Using the insta crate for snapshot testing:
use insta::assert_snapshot;
#[test]
fn test_uppercase_output() {
let mut cmd = Command::cargo_bin("text_tool").unwrap();
let output = cmd.arg("uppercase").arg("hello.txt").output().unwrap();
assert_snapshot!(String::from_utf8_lossy(&output.stdout));
}This test:
- Runs the
uppercasecommand and captures its output. - Compares the output to a stored snapshot, failing if they don’t match. This approach is excellent for catching unexpected changes in output format.
Running Tests
To run all tests (both unit and integration), use:
cargo testIf you’re using assert_cmd or insta, add them as development dependencies in Cargo.toml:
[dev-dependencies]
assert_cmd = "2.0"
insta = "1.16"
predicates = "2.1" # For testing error messagesDistribution
Distributing your Rust CLI tool doesn’t need to be complicated. Here’s a simple way to package it so that others can easily download and use it.
Build the Release Binary
First, compile a release version of your application. The release build optimizes for performance, making it faster and smaller.
cargo build --releaseThis command creates an optimized binary in target/release/. The resulting file (e.g., text_tool on Linux/macOS or
text_tool.exe on Windows) is your compiled CLI tool, ready for distribution.
Distribute the Binary Directly
For quick sharing, you can simply share the binary file. Make sure it’s compiled for the target platform (Linux, macOS, or Windows) that your users need.
- Zip the Binary: Compress the binary into a
.zipor.tar.gzarchive so users can download and extract it easily.
zip text_tool.zip target/release/text_tool
- Add Instructions: In the same directory as your binary, add a
README.mdorINSTALL.txtfile with basic instructions on how to use and run the tool.
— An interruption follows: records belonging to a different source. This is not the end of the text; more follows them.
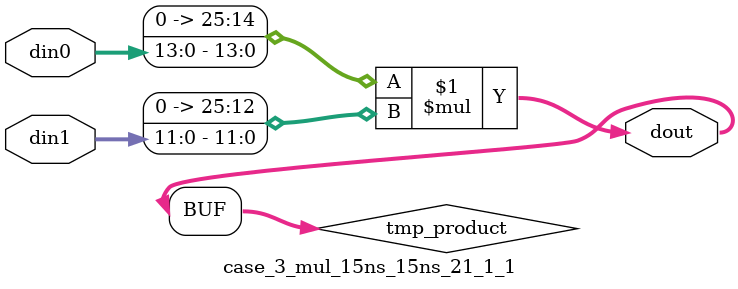
<source format=v>

`timescale 1 ns / 1 ps

 (* use_dsp = "no" *)  module case_3_mul_15ns_15ns_21_1_1(din0, din1, dout);
parameter ID = 1;
parameter NUM_STAGE = 0;
parameter din0_WIDTH = 14;
parameter din1_WIDTH = 12;
parameter dout_WIDTH = 26;

input [din0_WIDTH - 1 : 0] din0; 
input [din1_WIDTH - 1 : 0] din1; 
output [dout_WIDTH - 1 : 0] dout;

wire signed [dout_WIDTH - 1 : 0] tmp_product;
























assign tmp_product = $signed({1'b0, din0}) * $signed({1'b0, din1});











assign dout = tmp_product;





















endmodule

</source>
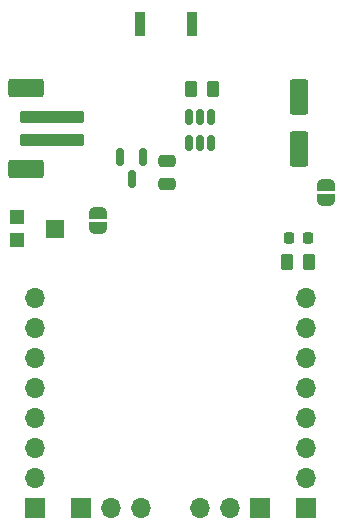
<source format=gbr>
%TF.GenerationSoftware,KiCad,Pcbnew,7.0.9*%
%TF.CreationDate,2024-03-26T06:33:17-07:00*%
%TF.ProjectId,cnft-tpl-esp32cam,636e6674-2d74-4706-9c2d-657370333263,rev?*%
%TF.SameCoordinates,Original*%
%TF.FileFunction,Soldermask,Top*%
%TF.FilePolarity,Negative*%
%FSLAX46Y46*%
G04 Gerber Fmt 4.6, Leading zero omitted, Abs format (unit mm)*
G04 Created by KiCad (PCBNEW 7.0.9) date 2024-03-26 06:33:17*
%MOMM*%
%LPD*%
G01*
G04 APERTURE LIST*
G04 Aperture macros list*
%AMRoundRect*
0 Rectangle with rounded corners*
0 $1 Rounding radius*
0 $2 $3 $4 $5 $6 $7 $8 $9 X,Y pos of 4 corners*
0 Add a 4 corners polygon primitive as box body*
4,1,4,$2,$3,$4,$5,$6,$7,$8,$9,$2,$3,0*
0 Add four circle primitives for the rounded corners*
1,1,$1+$1,$2,$3*
1,1,$1+$1,$4,$5*
1,1,$1+$1,$6,$7*
1,1,$1+$1,$8,$9*
0 Add four rect primitives between the rounded corners*
20,1,$1+$1,$2,$3,$4,$5,0*
20,1,$1+$1,$4,$5,$6,$7,0*
20,1,$1+$1,$6,$7,$8,$9,0*
20,1,$1+$1,$8,$9,$2,$3,0*%
%AMFreePoly0*
4,1,19,0.500000,-0.750000,0.000000,-0.750000,0.000000,-0.744911,-0.071157,-0.744911,-0.207708,-0.704816,-0.327430,-0.627875,-0.420627,-0.520320,-0.479746,-0.390866,-0.500000,-0.250000,-0.500000,0.250000,-0.479746,0.390866,-0.420627,0.520320,-0.327430,0.627875,-0.207708,0.704816,-0.071157,0.744911,0.000000,0.744911,0.000000,0.750000,0.500000,0.750000,0.500000,-0.750000,0.500000,-0.750000,
$1*%
%AMFreePoly1*
4,1,19,0.000000,0.744911,0.071157,0.744911,0.207708,0.704816,0.327430,0.627875,0.420627,0.520320,0.479746,0.390866,0.500000,0.250000,0.500000,-0.250000,0.479746,-0.390866,0.420627,-0.520320,0.327430,-0.627875,0.207708,-0.704816,0.071157,-0.744911,0.000000,-0.744911,0.000000,-0.750000,-0.500000,-0.750000,-0.500000,0.750000,0.000000,0.750000,0.000000,0.744911,0.000000,0.744911,
$1*%
G04 Aperture macros list end*
%ADD10R,0.900000X2.000000*%
%ADD11RoundRect,0.150000X-0.150000X0.587500X-0.150000X-0.587500X0.150000X-0.587500X0.150000X0.587500X0*%
%ADD12R,1.700000X1.700000*%
%ADD13O,1.700000X1.700000*%
%ADD14RoundRect,0.250000X-0.475000X0.250000X-0.475000X-0.250000X0.475000X-0.250000X0.475000X0.250000X0*%
%ADD15RoundRect,0.150000X0.150000X-0.512500X0.150000X0.512500X-0.150000X0.512500X-0.150000X-0.512500X0*%
%ADD16RoundRect,0.250000X2.500000X-0.250000X2.500000X0.250000X-2.500000X0.250000X-2.500000X-0.250000X0*%
%ADD17RoundRect,0.250000X1.250000X-0.550000X1.250000X0.550000X-1.250000X0.550000X-1.250000X-0.550000X0*%
%ADD18R,1.200000X1.200000*%
%ADD19R,1.500000X1.600000*%
%ADD20RoundRect,0.250000X-0.262500X-0.450000X0.262500X-0.450000X0.262500X0.450000X-0.262500X0.450000X0*%
%ADD21FreePoly0,90.000000*%
%ADD22FreePoly1,90.000000*%
%ADD23RoundRect,0.250000X0.262500X0.450000X-0.262500X0.450000X-0.262500X-0.450000X0.262500X-0.450000X0*%
%ADD24RoundRect,0.250000X-0.550000X1.250000X-0.550000X-1.250000X0.550000X-1.250000X0.550000X1.250000X0*%
%ADD25RoundRect,0.218750X-0.218750X-0.256250X0.218750X-0.256250X0.218750X0.256250X-0.218750X0.256250X0*%
G04 APERTURE END LIST*
D10*
%TO.C,SW1*%
X17378600Y49860200D03*
X12928600Y49860200D03*
%TD*%
D11*
%TO.C,U2*%
X13208000Y38608000D03*
X11308000Y38608000D03*
X12258000Y36733000D03*
%TD*%
D12*
%TO.C,J2*%
X4114800Y8880000D03*
D13*
X4114800Y11420000D03*
X4114800Y13960000D03*
X4114800Y16500000D03*
X4114800Y19040000D03*
X4114800Y21580000D03*
X4114800Y24120000D03*
X4114800Y26660000D03*
%TD*%
D14*
%TO.C,C1*%
X15240000Y38275000D03*
X15240000Y36375000D03*
%TD*%
D15*
%TO.C,U1*%
X17084000Y39776400D03*
X18034000Y39776400D03*
X18984000Y39776400D03*
X18984000Y42051400D03*
X18034000Y42051400D03*
X17084000Y42051400D03*
%TD*%
D16*
%TO.C,J3*%
X5547400Y40031500D03*
X5547400Y42031500D03*
D17*
X3297400Y37631500D03*
X3297400Y44431500D03*
%TD*%
D18*
%TO.C,RV1*%
X2515800Y33562800D03*
D19*
X5765800Y32562800D03*
D18*
X2515800Y31562800D03*
%TD*%
D20*
%TO.C,R2*%
X25440500Y29743400D03*
X27265500Y29743400D03*
%TD*%
D21*
%TO.C,JP2*%
X9398000Y32624000D03*
D22*
X9398000Y33924000D03*
%TD*%
D12*
%TO.C,J5*%
X7950000Y8890000D03*
D13*
X10490000Y8890000D03*
X13030000Y8890000D03*
%TD*%
D23*
%TO.C,R1*%
X19137500Y44373800D03*
X17312500Y44373800D03*
%TD*%
D21*
%TO.C,JP1*%
X28702000Y34986200D03*
D22*
X28702000Y36286200D03*
%TD*%
D24*
%TO.C,C2*%
X26390600Y43719200D03*
X26390600Y39319200D03*
%TD*%
D25*
%TO.C,D1*%
X25603000Y31750000D03*
X27178000Y31750000D03*
%TD*%
D12*
%TO.C,J1*%
X26980000Y8880000D03*
D13*
X26980000Y11420000D03*
X26980000Y13960000D03*
X26980000Y16500000D03*
X26980000Y19040000D03*
X26980000Y21580000D03*
X26980000Y24120000D03*
X26980000Y26660000D03*
%TD*%
D12*
%TO.C,J4*%
X23114000Y8890000D03*
D13*
X20574000Y8890000D03*
X18034000Y8890000D03*
%TD*%
M02*

</source>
Publishing on GitHub Releases
If you want to make the tool available for a broader audience, consider uploading it to GitHub. Here’s a quick process:
-
Create a GitHub Release: Go to your GitHub repository and click Releases > Draft a new release.
-
Upload the Binary: Attach your zipped binary (like
text_tool.zip) to the release. -
Add a Release Note: Include a description of the release, any new features, and basic installation instructions.
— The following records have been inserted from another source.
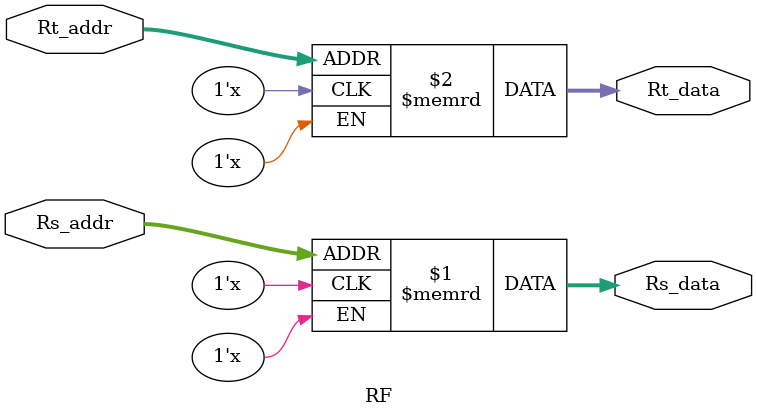
<source format=v>



module RF(
    input [4:0] Rs_addr,
    input [4:0] Rt_addr,
    output [31:0] Rs_data,
    output [31:0] Rt_data
    );

    reg [31:0]R[0:31];

    assign Rs_data = R[Rs_addr];
    assign Rt_data = R[Rt_addr];

endmodule

</source>
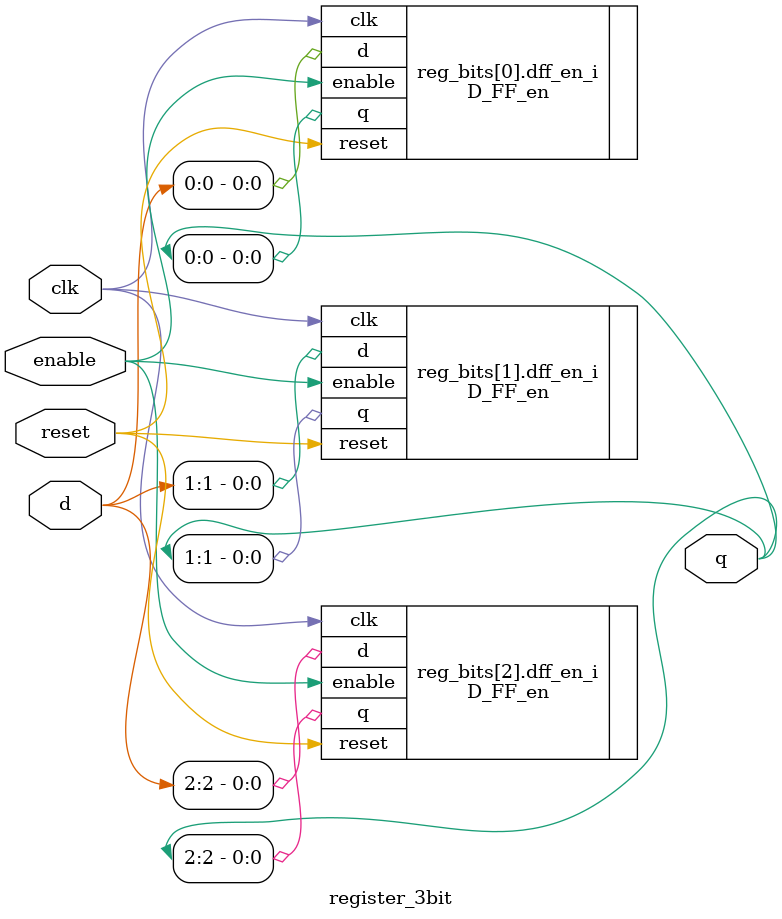
<source format=sv>
`timescale 1ps/1ps

module register_3bit (q, d, clk, enable, reset);
    output logic [2:0] q;
    input  logic [2:0] d;
    input  logic clk, enable, reset;

    genvar i;
    generate
        for (i = 0; i < 3; i = i + 1) begin : reg_bits
            D_FF_en dff_en_i (.q(q[i]), .d(d[i]), .clk(clk), .reset(reset), .enable(enable));
        end
    endgenerate
endmodule

</source>
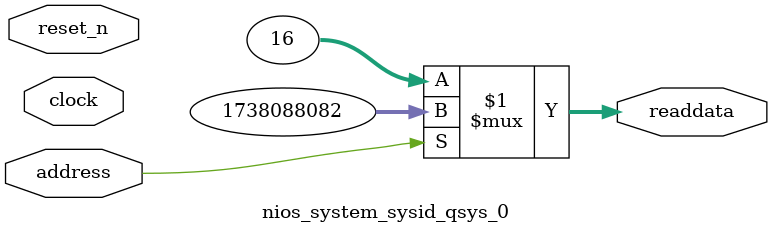
<source format=v>



// synthesis translate_off
`timescale 1ns / 1ps
// synthesis translate_on

// turn off superfluous verilog processor warnings 
// altera message_level Level1 
// altera message_off 10034 10035 10036 10037 10230 10240 10030 

module nios_system_sysid_qsys_0 (
               // inputs:
                address,
                clock,
                reset_n,

               // outputs:
                readdata
             )
;

  output  [ 31: 0] readdata;
  input            address;
  input            clock;
  input            reset_n;

  wire    [ 31: 0] readdata;
  //control_slave, which is an e_avalon_slave
  assign readdata = address ? 1738088082 : 16;

endmodule



</source>
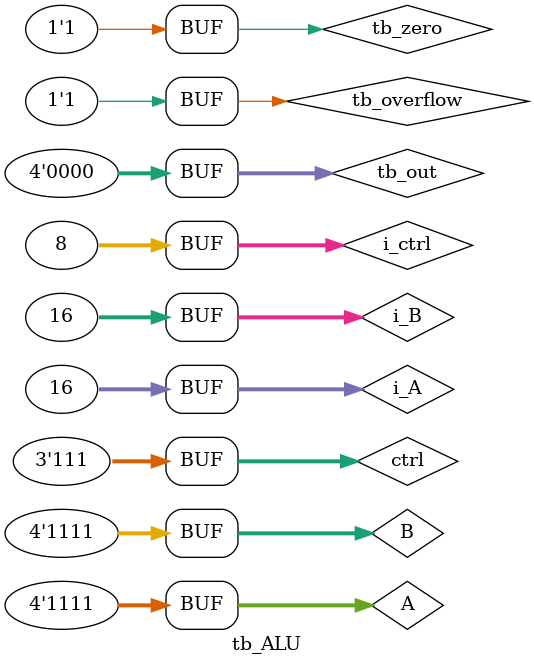
<source format=v>
`timescale 1ns / 1ps

module tb_ALU;
    reg [2:0] ctrl;
    reg [3:0] A;
    reg [3:0] B;
    wire [3:0] out;
    wire [0:0] zero;
    wire [0:0] overflow;

    reg [3:0] tb_out;
    reg [0:0] tb_zero;
    reg [0:0] tb_overflow;

    integer i_ctrl;
    integer i_A;
    integer i_B;

    ALU U0(
        .ctrl (ctrl),
        .A (A),
        .B (B),
        .out (out),
        .zero (zero),
        .overflow (overflow)
        );
        
    initial begin
        for (i_ctrl = 0; i_ctrl < 8; i_ctrl = i_ctrl + 1) begin
            for (i_A = 0; i_A < 16; i_A = i_A + 1) begin
                for (i_B = 0; i_B < 16; i_B = i_B + 1) begin
                    ctrl = i_ctrl;
                    A = i_A;
                    B = i_B;
                    
                    if (ctrl[2]) begin //logic operation
                        case (ctrl[1:0])
                            2'b00: {tb_overflow, tb_out} = A - 1; // decrement
                            2'b01: {tb_overflow, tb_out} = A + B; //addition
                            2'b10: {tb_overflow, tb_out} = A - B; //subtraction
                            default: {tb_overflow, tb_out} = A + 1; // increment
                        endcase
                    end
                    else begin//arithmetic operation        
                        case (ctrl[1:0])
                            2'b00: tb_out = ~A; //bitwise negation
                            2'b01: tb_out = A & B; //bitwise AND
                            2'b10: tb_out = A ^ B; //bitwise XOR
                            default: tb_out = A | B; //bitwise OR
                        endcase
                        tb_overflow = 1'b0;
                    end
                    tb_zero = (tb_out == 4'b0) ? 1'b1 : 1'b0;
                    #5;
                    
                    if (tb_out != out) begin
                        $display("Error! tb output did not match output");
                    end
                    if (tb_zero != zero) begin
                        $display("Error! tb zero did not match zero");
                    end
                    if (tb_overflow != overflow) begin
                        $display("Error! tb overflow did not match overflow");
                    end
    
                end
            end
        end
    end
endmodule
</source>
Cross-Platform Binaries (Optional)
To make your tool available on multiple platforms, consider cross-compiling:
- For Linux:
cargo build --release --target x86_64-unknown-linux-musl- For Windows:
cargo build --release --target x86_64-pc-windows-gnu- For macOS: Run the default release build on macOS.
Putting it all together
The full code for a text_tool application written in Rust can be found in my Github repository here.
This should take you through most of the concepts here, and also give you a robust start on creating your own CLI apps.